In the circuit shown in figure, potential difference between A and B is
A. $30V$
B. $60V$
C. $10V$
D. $90V$

Answer 1

Hint First calculate the resultant capacitance of the circuit. Then using the appropriate formula, determine its charge. Considering the charge of two capacitors connected in series are the same, calculate the voltage difference across capacitors $C$ and $3C$.
Formula used
For series connection, ${C_{eq}} = \dfrac{{{C_1}{C_2}}}{{{C_1} + {C_2}}}$ and for parallel connection, ${C_{eq}} = {C_1} + {C_2}$
$q = CV$ where $q$ is the charge of the capacitor, $C$ is called the capacitance and $V$ is the potential difference across the capacitor.

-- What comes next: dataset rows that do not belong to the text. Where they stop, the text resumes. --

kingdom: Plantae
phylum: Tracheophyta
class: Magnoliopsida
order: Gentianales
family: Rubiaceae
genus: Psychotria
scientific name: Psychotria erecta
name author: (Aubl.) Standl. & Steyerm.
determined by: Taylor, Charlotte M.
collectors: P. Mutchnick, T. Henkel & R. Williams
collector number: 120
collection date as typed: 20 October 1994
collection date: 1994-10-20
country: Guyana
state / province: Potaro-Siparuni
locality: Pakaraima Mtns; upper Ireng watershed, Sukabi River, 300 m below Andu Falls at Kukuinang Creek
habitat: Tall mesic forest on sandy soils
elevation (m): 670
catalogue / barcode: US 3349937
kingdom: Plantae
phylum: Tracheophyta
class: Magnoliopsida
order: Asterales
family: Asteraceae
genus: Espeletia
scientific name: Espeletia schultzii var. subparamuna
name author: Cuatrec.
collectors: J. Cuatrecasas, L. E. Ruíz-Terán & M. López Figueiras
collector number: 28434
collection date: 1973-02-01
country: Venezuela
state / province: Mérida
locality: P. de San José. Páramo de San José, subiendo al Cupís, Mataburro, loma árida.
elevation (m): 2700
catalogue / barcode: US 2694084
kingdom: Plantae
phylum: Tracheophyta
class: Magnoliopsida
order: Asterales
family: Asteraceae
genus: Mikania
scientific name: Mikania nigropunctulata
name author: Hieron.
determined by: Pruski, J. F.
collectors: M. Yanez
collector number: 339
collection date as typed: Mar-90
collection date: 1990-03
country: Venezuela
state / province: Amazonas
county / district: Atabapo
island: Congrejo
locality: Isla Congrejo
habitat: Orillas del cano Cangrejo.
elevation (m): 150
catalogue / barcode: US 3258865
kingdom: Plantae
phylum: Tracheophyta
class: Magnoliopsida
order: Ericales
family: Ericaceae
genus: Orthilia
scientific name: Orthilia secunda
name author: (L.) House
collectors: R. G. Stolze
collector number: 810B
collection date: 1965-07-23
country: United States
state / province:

Complete step by step answer
A capacitor is a system of conductors and dielectric that can store electric charge. It consists of two conductors containing equal and opposite charges and has a potential difference $V$ between them.
The potential difference between the conductors is proportional to the charge on the capacitor and is given by the relation $q = CV$ where $q$ is the charge on the positive conductor and $C$ is called the capacitance.
First let us calculate the equivalent capacitance of this circuit.
So,
$3 + \left( {\dfrac{3}{4}} \right) \\\ = \dfrac{{15}}{4} \\\$
This is the capacitance of the two branches in parallel to each other where $\dfrac{3}{4}$is the equivalent capacitance of capacitors $C$ and $3C$ connected in series.
This is in series connection with the capacitance $C$
So, equivalent capacitance of the circuit is
$\dfrac{{\dfrac{{15}}{4}}}{{1 + \dfrac{{15}}{4}}} =$ $\dfrac{{\dfrac{{15}}{4}}}{{\dfrac{{19}}{4}}} = \dfrac{{15}}{{19}}$
Using the formula $q = CV$we find,
$q = \dfrac{{15}}{{19}} \times 190 = 150C$
So, the charge of the resultant capacitance is $150C$
Now, as both capacitances $1$ and $\dfrac{{15}}{4}$ are in series, they must have the same charges.
Therefore, voltage across capacitance $\dfrac{{15}}{4}$ is
$V = \dfrac{q}{C} = \dfrac{{150}}{{\dfrac{{15}}{4}}} = 40V$
From the diagram we can show that the voltage across capacitances $C$ and $3C$ is $40V$.
Again since these two capacitors are in series so they must have the same charges.
Equivalent capacitance of $C$and $3C$is
${C_{eq}} = \dfrac{3}{4}$
$q = {C_{eq}}V \\\ \Rightarrow q = \dfrac{3}{4} \times 40 = 30C \\\$
Therefore the voltage across capacitance $3C$is $\dfrac{{30}}{3} = 10V$

Thus, the correct option is C.

Note It is important to note that two or more capacitors in series will always have the same charge across their plates. As the charge is equal and constant, the voltage drop across the capacitor is determined by the value of the capacitor only.